Pope Benedict XVI has confirmed that celibacy “remains obligatory” for Roman Catholic priests.
He also restated the ban on Communion for divorced Catholics who remarry, and on abortion, euthanasia and gay unions which he said were “not negotiable”.
The papal declaration reflects the conclusions of a synod – an assembly of bishops – held at the Vatican in 2005.
Draft legislation is before Italy’s parliament that would give legal status to unmarried couples including gays.
“These values are not negotiable,” the Pope wrote, listing “respect for human life, its defence from conception to natural death [and] the family built upon marriage between a man and a woman”.

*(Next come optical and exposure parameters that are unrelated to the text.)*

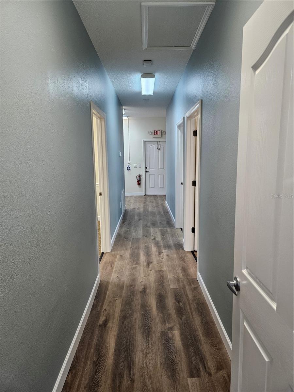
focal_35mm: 23
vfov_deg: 73.9
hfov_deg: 58.9
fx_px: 260
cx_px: 147
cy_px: 196
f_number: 1.8
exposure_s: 1/120
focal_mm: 5.4
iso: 160
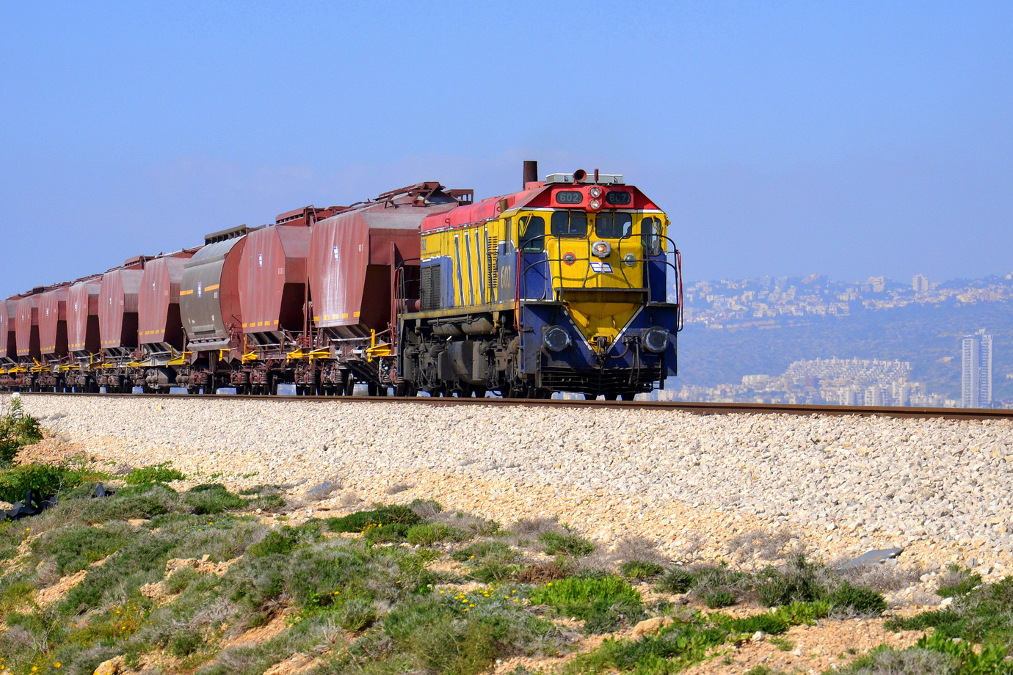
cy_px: 207
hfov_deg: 12.3
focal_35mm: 167
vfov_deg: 8.2
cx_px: 482
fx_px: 4699
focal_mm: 80
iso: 400
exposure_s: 1/2000
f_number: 6.3
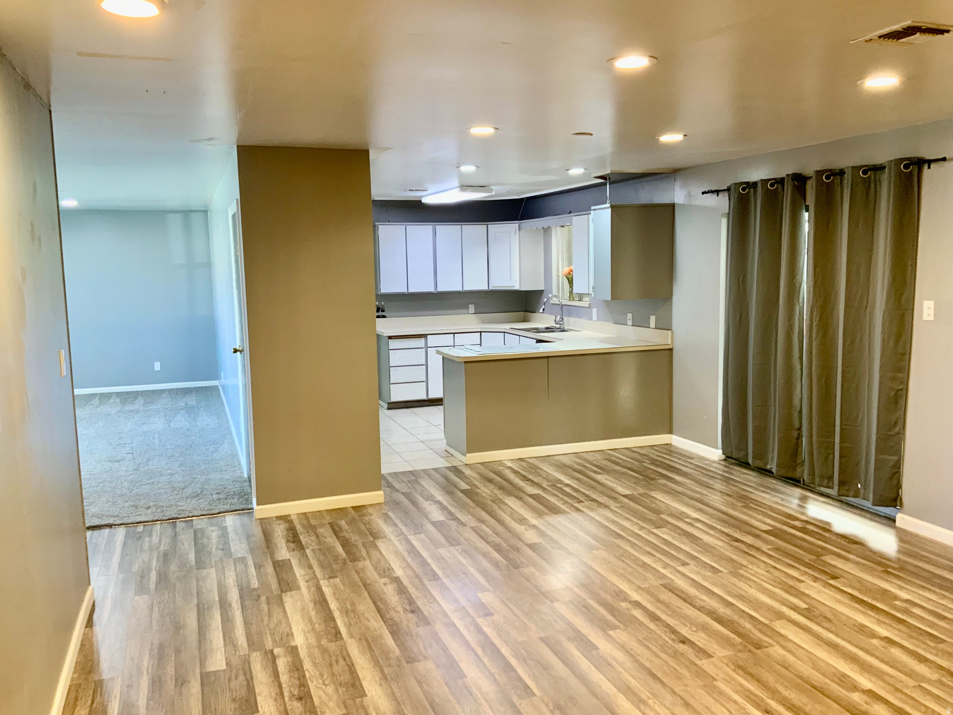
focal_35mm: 29
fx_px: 798
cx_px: 476
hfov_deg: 61.7
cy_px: 358
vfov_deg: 48.2
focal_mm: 3
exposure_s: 1/60
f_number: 1.8
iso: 125
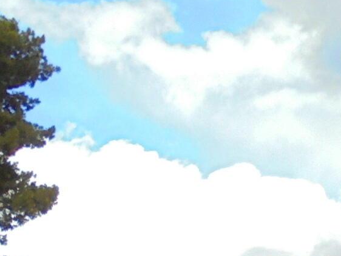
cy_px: 534
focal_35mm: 120
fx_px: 1182
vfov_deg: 11.1
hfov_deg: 16.3
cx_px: 282
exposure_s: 1/640
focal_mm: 4.6
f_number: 3.5
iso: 100
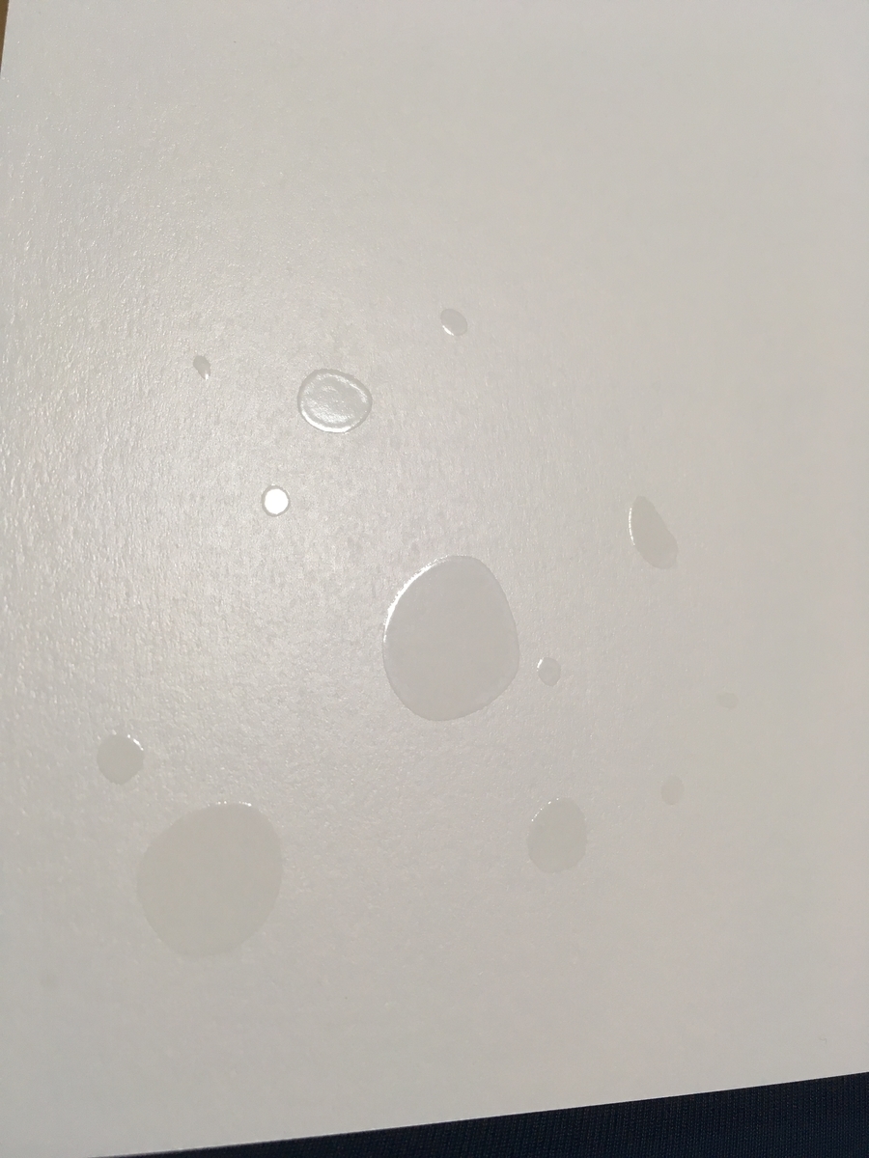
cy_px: 579
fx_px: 971
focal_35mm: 29
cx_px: 434
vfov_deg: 61.7
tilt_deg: -50.4
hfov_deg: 48.2
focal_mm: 4.15
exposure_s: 1/30
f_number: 2.2
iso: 25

“Priestly celibacy lived with maturity, joy and dedication is an immense blessing for the Church and for society itself,” he wrote.
Catholics who divorce and remarry are barred from taking communion, unless they “commit to living their relationship… as friends, as brother and sister”.
Last year, Cardinal Claudio Hummes, head of the Vatican office in charge of priests, said the Church might one day have to review the issue of celibacy.
He said celibacy was not a prescribed doctrine, but self-imposed discipline.
Roughly 150,000 men worldwide have left the priesthood to marry. The Church considers them outcasts.
But in the Middle Ages there was no formal ban on marriage for the clergy.
In fact many Popes had wives, including the 9th-Century Pope Hadrian II.